Big brother - the good kind

Danny has surprised us in adjusting to his sister. We had expected a little jealousy; we've seen only engagement, concern and love. When she cries, he urges someone, anyone to hold her, and has even said he'd like to hold her. When she's fussy, he rushes over to entertain her. Fiona responds with smirks and smiling eyes. This weekend, he told Nana "Baby Ona all gone." He missed her while he was at their house. And as his Nana did a nursery rhyme with Fiona, he looked on not with jealousy but with gleeful anticipation because he knew how the silly rhyme ended.

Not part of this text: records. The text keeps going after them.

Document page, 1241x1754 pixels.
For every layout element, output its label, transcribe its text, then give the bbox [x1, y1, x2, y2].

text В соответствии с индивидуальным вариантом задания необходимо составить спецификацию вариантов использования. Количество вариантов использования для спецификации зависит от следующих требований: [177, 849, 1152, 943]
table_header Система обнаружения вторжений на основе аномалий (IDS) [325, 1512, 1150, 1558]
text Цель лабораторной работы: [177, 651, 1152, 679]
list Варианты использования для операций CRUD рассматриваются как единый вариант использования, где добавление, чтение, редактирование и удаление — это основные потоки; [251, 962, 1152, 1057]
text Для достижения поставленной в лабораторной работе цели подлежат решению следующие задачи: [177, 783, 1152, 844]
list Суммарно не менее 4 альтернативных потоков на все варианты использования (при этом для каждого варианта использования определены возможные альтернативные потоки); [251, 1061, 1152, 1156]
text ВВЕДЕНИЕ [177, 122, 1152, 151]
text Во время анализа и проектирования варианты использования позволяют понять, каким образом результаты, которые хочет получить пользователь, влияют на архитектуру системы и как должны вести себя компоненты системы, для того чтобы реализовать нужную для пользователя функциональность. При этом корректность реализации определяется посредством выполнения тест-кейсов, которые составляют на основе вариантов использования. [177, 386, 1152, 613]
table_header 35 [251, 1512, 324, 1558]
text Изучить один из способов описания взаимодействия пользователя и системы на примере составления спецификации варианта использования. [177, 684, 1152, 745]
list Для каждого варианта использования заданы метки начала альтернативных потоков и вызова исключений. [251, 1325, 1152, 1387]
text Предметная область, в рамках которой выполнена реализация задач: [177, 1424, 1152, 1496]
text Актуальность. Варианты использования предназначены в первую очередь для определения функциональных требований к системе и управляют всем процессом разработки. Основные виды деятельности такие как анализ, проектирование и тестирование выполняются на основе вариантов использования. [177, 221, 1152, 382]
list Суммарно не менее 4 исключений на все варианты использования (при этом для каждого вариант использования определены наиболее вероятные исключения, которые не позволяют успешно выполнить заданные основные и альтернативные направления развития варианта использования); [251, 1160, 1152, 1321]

Part of our strategy has always been to have little to no strategy. Moment-to-moment assessments usually guide our approach. During the pregnancy, we kept the "new baby" talk pretty low key. There were no serious talks about babies; after all, he's just 2. We read him the Mr. Rogers' new baby book, but Dan isn't really a sit-down-and-read kind of kid. And the book introduced concepts like feeling jealous or neglected. Sometimes telling a person how they might feel makes them more likely to feel that way. Detecting and explaining these feelings in the moment seemed like a better approach for our son.

When the belly got bigger, we told him the baby was in there. He then tried to put a toy up my shirt for the baby. He put his ear to my belly and would listen to the Doppler when the midwife came. In the last weeks of the pregnancy, he pointed to the midwife and say "Baby." Then, when Fiona's car seat appeared in the van, we told him that one day soon, the baby would be sitting next to him. He just giggled. Interestingly enough, the night before I went into labor, he sat playing on the floor, chanting "Come out, baby, come out." Funny how kids just know. What he also seemed to know was how babies come out ... he repeatedly slid one of his Little People into the neck of a wide-mouth funnel. Hmmm.

This evening, as I finished up dinner, Danny showed me a little plastic bowling ball perched on his thumb. A few minutes later, that ball was next to Fiona in her swing. I smiled. He shared; it came from his heart, not because we asked it of him.